O encontro vai ser realizado à pedido dos europeus, que querem conhecer o novo interlocutor brasileiro e, acima de tudo, saber se ainda existe interesse em um acordo entre Mercosul e UE

Bruxelas não disfarçou a preocupação com a vitória de Jair Bolsonaro nas eleições brasileiras e tentou acelerar a conclusão de um acordo entre Mercosul e UE antes do final do governo de Michel Temer. Mas o projeto fracassou, inclusive diante da resistência da França.

Ao Estado, diplomatas europeus não esconderam que estão “curiosos” para tentar entender qual será o posicionamento do Brasil nas negociações, principalmente diante dos sinais de flexibilização do Mercosul.

Já no início de 2019, Bruxelas ainda decidiu ampliar as barreiras aos produtos siderúrgicos de todo o mundo, em medidas que acabaram atingindo o Brasil. O governo, agora, quer negociar para tentar retirar pelo menos parte das medidas que afetam suas exportações.  

Além da UE, a agenda brasileira em Davos prevê encontros entre o presidente Jair Bolsonaro e parceiros comerciais.
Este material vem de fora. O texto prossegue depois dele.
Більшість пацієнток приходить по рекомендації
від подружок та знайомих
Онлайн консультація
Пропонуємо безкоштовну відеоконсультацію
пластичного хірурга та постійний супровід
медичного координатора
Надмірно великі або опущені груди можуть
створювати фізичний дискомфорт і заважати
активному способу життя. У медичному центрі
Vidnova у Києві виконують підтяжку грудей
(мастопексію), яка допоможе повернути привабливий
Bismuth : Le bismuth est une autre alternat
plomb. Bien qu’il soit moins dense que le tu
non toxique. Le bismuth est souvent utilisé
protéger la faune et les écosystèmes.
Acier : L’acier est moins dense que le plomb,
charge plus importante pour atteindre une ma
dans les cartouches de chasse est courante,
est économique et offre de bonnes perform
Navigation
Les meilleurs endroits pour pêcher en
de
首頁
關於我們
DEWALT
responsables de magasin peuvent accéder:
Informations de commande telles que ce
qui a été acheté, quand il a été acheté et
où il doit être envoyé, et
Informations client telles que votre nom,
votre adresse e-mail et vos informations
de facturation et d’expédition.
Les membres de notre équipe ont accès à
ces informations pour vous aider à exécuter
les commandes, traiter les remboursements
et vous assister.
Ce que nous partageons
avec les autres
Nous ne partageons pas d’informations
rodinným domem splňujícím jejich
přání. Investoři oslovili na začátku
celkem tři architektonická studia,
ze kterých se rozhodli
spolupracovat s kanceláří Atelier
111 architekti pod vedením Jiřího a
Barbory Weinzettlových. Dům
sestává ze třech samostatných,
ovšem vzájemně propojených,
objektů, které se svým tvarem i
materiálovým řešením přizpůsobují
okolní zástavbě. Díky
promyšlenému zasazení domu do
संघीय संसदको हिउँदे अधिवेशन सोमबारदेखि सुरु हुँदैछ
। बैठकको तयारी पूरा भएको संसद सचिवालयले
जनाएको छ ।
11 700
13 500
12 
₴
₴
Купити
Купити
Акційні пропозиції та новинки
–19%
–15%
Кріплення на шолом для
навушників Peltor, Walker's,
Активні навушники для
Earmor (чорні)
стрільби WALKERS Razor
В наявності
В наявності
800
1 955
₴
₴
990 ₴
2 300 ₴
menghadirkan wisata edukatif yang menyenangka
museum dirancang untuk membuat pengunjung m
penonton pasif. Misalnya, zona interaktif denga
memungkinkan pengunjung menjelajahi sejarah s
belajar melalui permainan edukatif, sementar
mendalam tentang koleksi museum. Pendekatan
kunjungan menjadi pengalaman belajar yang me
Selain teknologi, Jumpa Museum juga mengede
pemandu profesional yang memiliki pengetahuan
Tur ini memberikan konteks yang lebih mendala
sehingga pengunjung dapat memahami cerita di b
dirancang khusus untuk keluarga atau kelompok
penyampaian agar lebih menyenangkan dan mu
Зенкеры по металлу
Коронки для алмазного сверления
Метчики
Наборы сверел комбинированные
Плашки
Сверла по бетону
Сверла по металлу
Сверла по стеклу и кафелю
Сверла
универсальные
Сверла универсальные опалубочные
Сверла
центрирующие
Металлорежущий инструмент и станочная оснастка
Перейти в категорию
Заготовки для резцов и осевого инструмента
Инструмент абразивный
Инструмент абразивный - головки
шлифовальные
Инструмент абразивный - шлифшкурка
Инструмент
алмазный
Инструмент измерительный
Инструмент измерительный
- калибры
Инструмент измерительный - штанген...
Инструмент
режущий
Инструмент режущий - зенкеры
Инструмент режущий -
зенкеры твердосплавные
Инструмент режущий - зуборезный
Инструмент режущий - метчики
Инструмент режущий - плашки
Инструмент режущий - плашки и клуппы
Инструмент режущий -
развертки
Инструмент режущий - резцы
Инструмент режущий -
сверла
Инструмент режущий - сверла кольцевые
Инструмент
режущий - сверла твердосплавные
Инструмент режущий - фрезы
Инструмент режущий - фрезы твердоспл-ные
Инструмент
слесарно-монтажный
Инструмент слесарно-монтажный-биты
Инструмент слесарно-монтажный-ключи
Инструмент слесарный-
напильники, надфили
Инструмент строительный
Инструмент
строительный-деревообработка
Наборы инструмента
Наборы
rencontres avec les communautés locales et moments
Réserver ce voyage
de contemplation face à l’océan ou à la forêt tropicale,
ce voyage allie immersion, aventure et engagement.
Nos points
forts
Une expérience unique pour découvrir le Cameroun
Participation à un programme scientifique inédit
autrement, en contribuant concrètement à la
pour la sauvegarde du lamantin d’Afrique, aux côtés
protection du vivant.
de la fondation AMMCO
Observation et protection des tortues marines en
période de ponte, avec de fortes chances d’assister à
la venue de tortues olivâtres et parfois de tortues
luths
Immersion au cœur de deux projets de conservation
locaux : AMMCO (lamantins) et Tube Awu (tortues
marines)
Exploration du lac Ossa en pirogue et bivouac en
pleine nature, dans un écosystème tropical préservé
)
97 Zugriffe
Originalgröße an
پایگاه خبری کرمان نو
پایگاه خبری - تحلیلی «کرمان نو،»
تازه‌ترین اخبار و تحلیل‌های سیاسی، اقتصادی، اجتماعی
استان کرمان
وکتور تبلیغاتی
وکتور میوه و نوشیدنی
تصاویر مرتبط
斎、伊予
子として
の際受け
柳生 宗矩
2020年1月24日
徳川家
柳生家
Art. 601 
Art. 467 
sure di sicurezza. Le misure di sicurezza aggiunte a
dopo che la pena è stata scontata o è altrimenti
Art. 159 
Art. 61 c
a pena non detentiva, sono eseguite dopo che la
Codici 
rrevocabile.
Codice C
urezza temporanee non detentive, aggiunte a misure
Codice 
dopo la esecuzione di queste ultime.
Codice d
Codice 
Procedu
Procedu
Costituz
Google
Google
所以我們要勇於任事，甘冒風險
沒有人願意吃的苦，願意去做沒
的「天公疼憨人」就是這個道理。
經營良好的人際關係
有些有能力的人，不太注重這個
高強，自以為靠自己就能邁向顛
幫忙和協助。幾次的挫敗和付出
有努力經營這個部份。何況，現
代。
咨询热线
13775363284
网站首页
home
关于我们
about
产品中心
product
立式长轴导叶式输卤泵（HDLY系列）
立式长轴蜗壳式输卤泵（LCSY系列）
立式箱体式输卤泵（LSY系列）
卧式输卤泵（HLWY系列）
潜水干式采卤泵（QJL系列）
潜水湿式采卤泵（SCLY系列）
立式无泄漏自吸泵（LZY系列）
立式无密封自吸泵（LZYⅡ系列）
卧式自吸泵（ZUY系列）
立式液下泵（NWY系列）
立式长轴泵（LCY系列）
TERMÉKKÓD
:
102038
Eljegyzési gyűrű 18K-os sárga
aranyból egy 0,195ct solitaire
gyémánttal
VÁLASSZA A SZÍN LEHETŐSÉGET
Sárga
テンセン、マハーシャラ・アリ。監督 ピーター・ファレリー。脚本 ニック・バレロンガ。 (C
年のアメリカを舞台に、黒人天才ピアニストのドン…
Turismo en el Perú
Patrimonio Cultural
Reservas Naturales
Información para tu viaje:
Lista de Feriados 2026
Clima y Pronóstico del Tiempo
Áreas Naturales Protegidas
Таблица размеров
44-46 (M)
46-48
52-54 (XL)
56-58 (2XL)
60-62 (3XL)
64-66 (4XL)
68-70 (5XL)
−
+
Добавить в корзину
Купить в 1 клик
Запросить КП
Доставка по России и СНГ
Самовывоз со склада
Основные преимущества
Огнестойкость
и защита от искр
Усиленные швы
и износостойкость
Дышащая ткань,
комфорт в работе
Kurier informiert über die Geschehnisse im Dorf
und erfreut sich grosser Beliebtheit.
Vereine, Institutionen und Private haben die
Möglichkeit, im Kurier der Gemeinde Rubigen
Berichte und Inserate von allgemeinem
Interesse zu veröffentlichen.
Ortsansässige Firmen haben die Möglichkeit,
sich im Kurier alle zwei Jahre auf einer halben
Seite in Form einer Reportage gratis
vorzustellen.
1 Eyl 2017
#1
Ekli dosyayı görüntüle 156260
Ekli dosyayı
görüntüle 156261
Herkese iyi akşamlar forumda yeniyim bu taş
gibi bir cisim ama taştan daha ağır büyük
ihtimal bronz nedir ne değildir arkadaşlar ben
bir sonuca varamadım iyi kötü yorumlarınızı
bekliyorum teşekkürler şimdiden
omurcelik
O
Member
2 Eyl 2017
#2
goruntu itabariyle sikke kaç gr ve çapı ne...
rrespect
Pela primeira vez desde a prisão Cesare Battisti na Bolívia, Bolsonaro e o governo da Itália vão se reunir. O encontro vai ocorrer na quarta-feira, 23, às margens do Fórum.

Fontes em Roma confirmaram ao Estado que os italianos querem abrir um “novo capítulo” na relação bilateral. Bolsonaro estará com o primeiro-ministro, Giuseppe Conte que, no dia da prisão de Battisti, telefonou para negociar com o brasileiro uma deportação direta do condenado, sem passar pelo Brasil. A imprensa italiana chegou a tratar a presença de Bolsonaro em Davos como de um “superstar”. 

Outro encontro bilateral de Bolsonaro no dia 23 será com o presidente da Suíça, Ueli Maurer, que lidera o partido de direita no país alpino. Berna já indicou que quer aproveitar a chegada do novo presidente brasileiro para falar em uma estratégia para ampliar o comércio e investimentos. Maurer é do Partido do Povo Suíço que, há poucos anos, criou uma polêmica internacional ao fazer uma publicidade sugerindo que as ovelhas brancas chutassem para fora da Suíça as ovelhas negras.  

O encontro tem sido alvo de debates, já que partidos políticos de centro e esquerda querem garantias de que Maurer também tratará de de temas como meio ambiente, democracia e direitos humanos com Bolsonaro. 

O presidente brasileiro também tem um encontro fechado com o primeiro-ministro do Japão, Shiunzu Abe.